**Task objective:** A verbatim copy of the data below is the required output.

**Given data:**

————————

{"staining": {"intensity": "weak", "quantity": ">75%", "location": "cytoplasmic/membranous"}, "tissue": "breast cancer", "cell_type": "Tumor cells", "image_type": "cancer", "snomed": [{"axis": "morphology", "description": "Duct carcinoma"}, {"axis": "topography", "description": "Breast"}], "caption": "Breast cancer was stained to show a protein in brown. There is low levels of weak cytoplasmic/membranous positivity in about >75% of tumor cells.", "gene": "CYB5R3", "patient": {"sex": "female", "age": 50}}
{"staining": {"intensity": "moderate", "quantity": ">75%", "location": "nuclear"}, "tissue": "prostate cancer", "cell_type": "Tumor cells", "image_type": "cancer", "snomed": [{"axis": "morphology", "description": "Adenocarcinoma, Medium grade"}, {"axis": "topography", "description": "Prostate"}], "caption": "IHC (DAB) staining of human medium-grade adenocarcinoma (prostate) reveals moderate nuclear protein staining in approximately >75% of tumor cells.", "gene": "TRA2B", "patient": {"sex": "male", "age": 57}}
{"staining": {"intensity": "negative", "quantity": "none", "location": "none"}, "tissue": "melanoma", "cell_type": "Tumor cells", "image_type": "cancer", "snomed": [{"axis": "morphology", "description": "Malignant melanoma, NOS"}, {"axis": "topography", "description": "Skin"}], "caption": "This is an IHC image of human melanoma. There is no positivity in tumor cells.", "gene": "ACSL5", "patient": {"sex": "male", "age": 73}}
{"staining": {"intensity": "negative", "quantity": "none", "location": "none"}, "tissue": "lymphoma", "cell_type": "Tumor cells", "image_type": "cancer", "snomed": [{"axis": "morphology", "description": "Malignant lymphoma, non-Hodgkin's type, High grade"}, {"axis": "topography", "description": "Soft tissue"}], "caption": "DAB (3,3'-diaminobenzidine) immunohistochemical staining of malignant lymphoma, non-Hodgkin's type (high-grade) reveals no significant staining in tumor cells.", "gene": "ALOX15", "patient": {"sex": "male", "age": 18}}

————————

**Answer section:**
{"staining": {"intensity": "weak", "quantity": ">75%", "location": "cytoplasmic/membranous"}, "tissue": "breast cancer", "cell_type": "Tumor cells", "image_type": "cancer", "snomed": [{"axis": "morphology", "description": "Duct carcinoma"}, {"axis": "topography", "description": "Breast"}], "caption": "Breast cancer was stained to show a protein in brown. There is low levels of weak cytoplasmic/membranous positivity in about >75% of tumor cells.", "gene": "CYB5R3", "patient": {"sex": "female", "age": 50}}
{"staining": {"intensity": "moderate", "quantity": ">75%", "location": "nuclear"}, "tissue": "prostate cancer", "cell_type": "Tumor cells", "image_type": "cancer", "snomed": [{"axis": "morphology", "description": "Adenocarcinoma, Medium grade"}, {"axis": "topography", "description": "Prostate"}], "caption": "IHC (DAB) staining of human medium-grade adenocarcinoma (prostate) reveals moderate nuclear protein staining in approximately >75% of tumor cells.", "gene": "TRA2B", "patient": {"sex": "male", "age": 57}}
{"staining": {"intensity": "negative", "quantity": "none", "location": "none"}, "tissue": "melanoma", "cell_type": "Tumor cells", "image_type": "cancer", "snomed": [{"axis": "morphology", "description": "Malignant melanoma, NOS"}, {"axis": "topography", "description": "Skin"}], "caption": "This is an IHC image of human melanoma. There is no positivity in tumor cells.", "gene": "ACSL5", "patient": {"sex": "male", "age": 73}}
{"staining": {"intensity": "negative", "quantity": "none", "location": "none"}, "tissue": "lymphoma", "cell_type": "Tumor cells", "image_type": "cancer", "snomed": [{"axis": "morphology", "description": "Malignant lymphoma, non-Hodgkin's type, High grade"}, {"axis": "topography", "description": "Soft tissue"}], "caption": "DAB (3,3'-diaminobenzidine) immunohistochemical staining of malignant lymphoma, non-Hodgkin's type (high-grade) reveals no significant staining in tumor cells.", "gene": "ALOX15", "patient": {"sex": "male", "age": 18}}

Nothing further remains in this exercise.